WHAT YOU ARE ASKED TO DO ▸ Please give the material again with "scientific name" switched to "species" everywhere it occurs, leaving every other line unchanged.

[Begin]

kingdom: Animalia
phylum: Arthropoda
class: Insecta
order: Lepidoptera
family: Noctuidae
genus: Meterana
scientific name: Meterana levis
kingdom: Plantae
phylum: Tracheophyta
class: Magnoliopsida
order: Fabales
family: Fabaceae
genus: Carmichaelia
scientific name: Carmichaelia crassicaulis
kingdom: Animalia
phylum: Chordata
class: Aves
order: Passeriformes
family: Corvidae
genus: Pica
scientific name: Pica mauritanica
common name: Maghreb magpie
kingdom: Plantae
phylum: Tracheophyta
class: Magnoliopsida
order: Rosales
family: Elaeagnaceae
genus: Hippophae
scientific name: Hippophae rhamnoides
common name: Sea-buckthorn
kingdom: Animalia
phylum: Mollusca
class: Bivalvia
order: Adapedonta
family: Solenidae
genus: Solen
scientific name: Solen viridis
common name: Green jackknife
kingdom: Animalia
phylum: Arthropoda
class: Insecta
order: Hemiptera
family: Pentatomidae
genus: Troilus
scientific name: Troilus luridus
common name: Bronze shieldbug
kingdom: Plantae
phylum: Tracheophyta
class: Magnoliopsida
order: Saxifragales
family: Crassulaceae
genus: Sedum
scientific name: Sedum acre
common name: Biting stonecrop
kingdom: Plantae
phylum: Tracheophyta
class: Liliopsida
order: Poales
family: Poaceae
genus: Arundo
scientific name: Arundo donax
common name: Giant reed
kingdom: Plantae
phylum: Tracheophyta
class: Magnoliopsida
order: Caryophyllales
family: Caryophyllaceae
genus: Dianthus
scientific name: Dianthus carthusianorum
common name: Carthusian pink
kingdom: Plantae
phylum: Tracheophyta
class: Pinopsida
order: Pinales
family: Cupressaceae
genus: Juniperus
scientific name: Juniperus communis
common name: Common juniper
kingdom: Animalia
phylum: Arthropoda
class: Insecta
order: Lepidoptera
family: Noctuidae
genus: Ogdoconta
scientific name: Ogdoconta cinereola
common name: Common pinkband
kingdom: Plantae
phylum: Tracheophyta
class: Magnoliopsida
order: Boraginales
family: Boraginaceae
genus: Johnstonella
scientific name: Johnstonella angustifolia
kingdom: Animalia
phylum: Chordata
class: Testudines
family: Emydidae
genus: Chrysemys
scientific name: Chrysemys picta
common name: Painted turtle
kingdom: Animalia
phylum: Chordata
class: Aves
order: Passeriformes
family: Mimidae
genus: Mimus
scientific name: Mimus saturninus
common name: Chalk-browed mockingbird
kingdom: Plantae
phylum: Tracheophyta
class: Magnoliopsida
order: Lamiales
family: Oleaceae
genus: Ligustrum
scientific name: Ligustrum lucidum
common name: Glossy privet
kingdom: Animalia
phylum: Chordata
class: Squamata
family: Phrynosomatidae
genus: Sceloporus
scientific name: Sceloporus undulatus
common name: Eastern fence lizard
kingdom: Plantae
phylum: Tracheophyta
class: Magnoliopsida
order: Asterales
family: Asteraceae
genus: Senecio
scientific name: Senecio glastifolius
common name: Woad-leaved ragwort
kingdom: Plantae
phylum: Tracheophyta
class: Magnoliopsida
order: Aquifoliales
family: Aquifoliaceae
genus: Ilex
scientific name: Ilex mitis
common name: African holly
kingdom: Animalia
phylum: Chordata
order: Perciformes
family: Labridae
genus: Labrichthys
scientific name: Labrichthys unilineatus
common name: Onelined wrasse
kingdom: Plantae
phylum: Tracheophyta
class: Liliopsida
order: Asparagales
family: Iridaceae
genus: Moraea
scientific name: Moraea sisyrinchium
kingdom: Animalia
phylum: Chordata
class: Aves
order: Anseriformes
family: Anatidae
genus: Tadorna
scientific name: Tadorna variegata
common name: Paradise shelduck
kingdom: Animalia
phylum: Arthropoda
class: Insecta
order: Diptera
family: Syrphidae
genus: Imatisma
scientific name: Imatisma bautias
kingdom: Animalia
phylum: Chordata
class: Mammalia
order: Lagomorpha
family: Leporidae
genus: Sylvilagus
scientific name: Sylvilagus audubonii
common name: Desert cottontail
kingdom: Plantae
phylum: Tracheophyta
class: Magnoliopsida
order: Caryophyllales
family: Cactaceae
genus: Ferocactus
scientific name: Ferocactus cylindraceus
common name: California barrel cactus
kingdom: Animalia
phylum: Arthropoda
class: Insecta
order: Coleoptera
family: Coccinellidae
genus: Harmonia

[End]

EXERCISE SOLUTION ▸
kingdom: Animalia
phylum: Arthropoda
class: Insecta
order: Lepidoptera
family: Noctuidae
genus: Meterana
species: Meterana levis
kingdom: Plantae
phylum: Tracheophyta
class: Magnoliopsida
order: Fabales
family: Fabaceae
genus: Carmichaelia
species: Carmichaelia crassicaulis
kingdom: Animalia
phylum: Chordata
class: Aves
order: Passeriformes
family: Corvidae
genus: Pica
species: Pica mauritanica
common name: Maghreb magpie
kingdom: Plantae
phylum: Tracheophyta
class: Magnoliopsida
order: Rosales
family: Elaeagnaceae
genus: Hippophae
species: Hippophae rhamnoides
common name: Sea-buckthorn
kingdom: Animalia
phylum: Mollusca
class: Bivalvia
order: Adapedonta
family: Solenidae
genus: Solen
species: Solen viridis
common name: Green jackknife
kingdom: Animalia
phylum: Arthropoda
class: Insecta
order: Hemiptera
family: Pentatomidae
genus: Troilus
species: Troilus luridus
common name: Bronze shieldbug
kingdom: Plantae
phylum: Tracheophyta
class: Magnoliopsida
order: Saxifragales
family: Crassulaceae
genus: Sedum
species: Sedum acre
common name: Biting stonecrop
kingdom: Plantae
phylum: Tracheophyta
class: Liliopsida
order: Poales
family: Poaceae
genus: Arundo
species: Arundo donax
common name: Giant reed
kingdom: Plantae
phylum: Tracheophyta
class: Magnoliopsida
order: Caryophyllales
family: Caryophyllaceae
genus: Dianthus
species: Dianthus carthusianorum
common name: Carthusian pink
kingdom: Plantae
phylum: Tracheophyta
class: Pinopsida
order: Pinales
family: Cupressaceae
genus: Juniperus
species: Juniperus communis
common name: Common juniper
kingdom: Animalia
phylum: Arthropoda
class: Insecta
order: Lepidoptera
family: Noctuidae
genus: Ogdoconta
species: Ogdoconta cinereola
common name: Common pinkband
kingdom: Plantae
phylum: Tracheophyta
class: Magnoliopsida
order: Boraginales
family: Boraginaceae
genus: Johnstonella
species: Johnstonella angustifolia
kingdom: Animalia
phylum: Chordata
class: Testudines
family: Emydidae
genus: Chrysemys
species: Chrysemys picta
common name: Painted turtle
kingdom: Animalia
phylum: Chordata
class: Aves
order: Passeriformes
family: Mimidae
genus: Mimus
species: Mimus saturninus
common name: Chalk-browed mockingbird
kingdom: Plantae
phylum: Tracheophyta
class: Magnoliopsida
order: Lamiales
family: Oleaceae
genus: Ligustrum
species: Ligustrum lucidum
common name: Glossy privet
kingdom: Animalia
phylum: Chordata
class: Squamata
family: Phrynosomatidae
genus: Sceloporus
species: Sceloporus undulatus
common name: Eastern fence lizard
kingdom: Plantae
phylum: Tracheophyta
class: Magnoliopsida
order: Asterales
family: Asteraceae
genus: Senecio
species: Senecio glastifolius
common name: Woad-leaved ragwort
kingdom: Plantae
phylum: Tracheophyta
class: Magnoliopsida
order: Aquifoliales
family: Aquifoliaceae
genus: Ilex
species: Ilex mitis
common name: African holly
kingdom: Animalia
phylum: Chordata
order: Perciformes
family: Labridae
genus: Labrichthys
species: Labrichthys unilineatus
common name: Onelined wrasse
kingdom: Plantae
phylum: Tracheophyta
class: Liliopsida
order: Asparagales
family: Iridaceae
genus: Moraea
species: Moraea sisyrinchium
kingdom: Animalia
phylum: Chordata
class: Aves
order: Anseriformes
family: Anatidae
genus: Tadorna
species: Tadorna variegata
common name: Paradise shelduck
kingdom: Animalia
phylum: Arthropoda
class: Insecta
order: Diptera
family: Syrphidae
genus: Imatisma
species: Imatisma bautias
kingdom: Animalia
phylum: Chordata
class: Mammalia
order: Lagomorpha
family: Leporidae
genus: Sylvilagus
species: Sylvilagus audubonii
common name: Desert cottontail
kingdom: Plantae
phylum: Tracheophyta
class: Magnoliopsida
order: Caryophyllales
family: Cactaceae
genus: Ferocactus
species: Ferocactus cylindraceus
common name: California barrel cactus
kingdom: Animalia
phylum: Arthropoda
class: Insecta
order: Coleoptera
family: Coccinellidae
genus: Harmonia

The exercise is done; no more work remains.